Едва прочитав про капитанские погоны, Дуся поняла, что безрукий артиллерист – ее муж князь Петр Игренев, однако, к своему удивлению, поначалу ничего не почувствовала. Хотя теперь она знала, как он погиб и где похоронен, в ней ничего не поменялось. Князь был из хорошей семьи, но гуляка и пьяница: он любил женщин, карты, любил кабаки и попойки, и с первого дня их совместной жизни ей казалось, что в этом огромном увальне ничего аристократического нет и в помине. Дуся хоть и родила от него двоих детей, брак не был счастливым, она очень с ним страдала, не раз говорила подруге, что просто как к человеку никогда не была к мужу привязана. Для нее он во всех смыслах был слишком велик, шумен, напорист.
Ее даже не поразило, что получалось, что именно она виновница его смерти. Однажды, исповедуясь отцу Никодиму, она рассказала, что в шестнадцатом году, узнав, что у Петра роман с очередной медсестрой Марфо-Мариинского полевого госпиталя, она тоже завела любовника: стала встречаться с давним поклонником, братом подруги по гимназии. А дальше его дядя, военный министр Сухомлинов, чтобы Петр никому не досаждал, откомандировал Дусиного мужа с Западного фронта на Закавказский.
Впрочем, турецкое направление считалось безопаснее германского, да и Петр, с детства увлекавшийся Востоком, сам трижды подавал на Высочайшее имя прошения о переводе на Кавказ. Но без Сухомлинова делу хода не давали, она знала, что и не дали бы, если бы не ее злосчастный роман.
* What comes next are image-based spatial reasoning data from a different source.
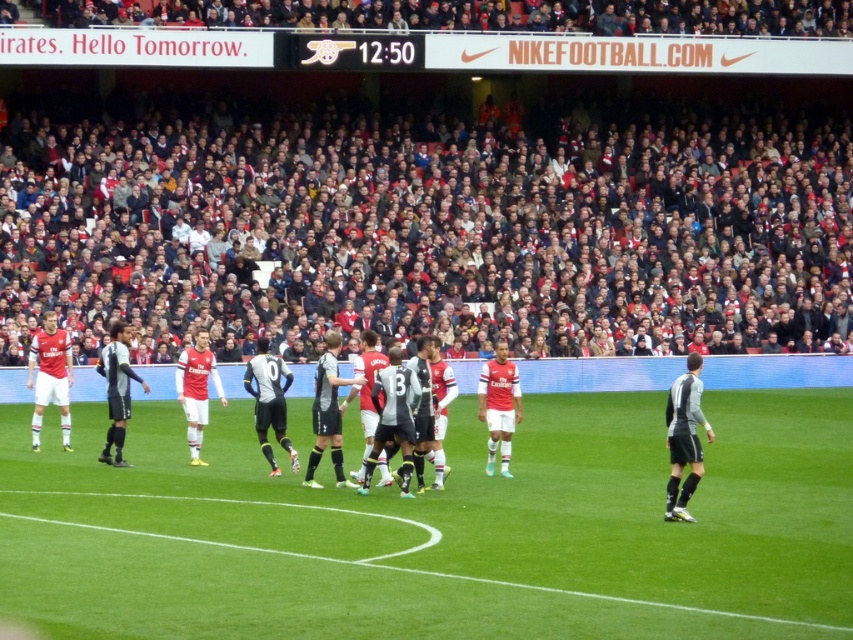
Is white jersey players at center above black jersey at right?

Actually, white jersey players at center is below black jersey at right.

Which is above, white jersey players at center or black jersey at right?

black jersey at right

Measure the distance between point (468, 362) and camera.

The distance of point (468, 362) from camera is 35.24 meters.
В общем, выходило, что, хотя Дуся не желала ему зла, муж погиб из-за нее, из-за ее блуда. Однако Никодим, когда стал Дусю опекать, счел, что неверность меньший грех, чем проклятие сына, и для нее он тоже скукожился, отступил в тень.
Сейчас, читая о взрывающихся вагонах со снарядами, об этих безумных похоронах, она думала лишь о том, какая нелепая смерть выпала Петру – провоевать четыре года на передовой и погибнуть так глупо. И еще: что Никодим недаром заложил именно страницу про Аракс. Похоже, ему перестало хватать в ней чувства вины. Какое-то время она перебирала, тасовала обе мысли, а потом заснула.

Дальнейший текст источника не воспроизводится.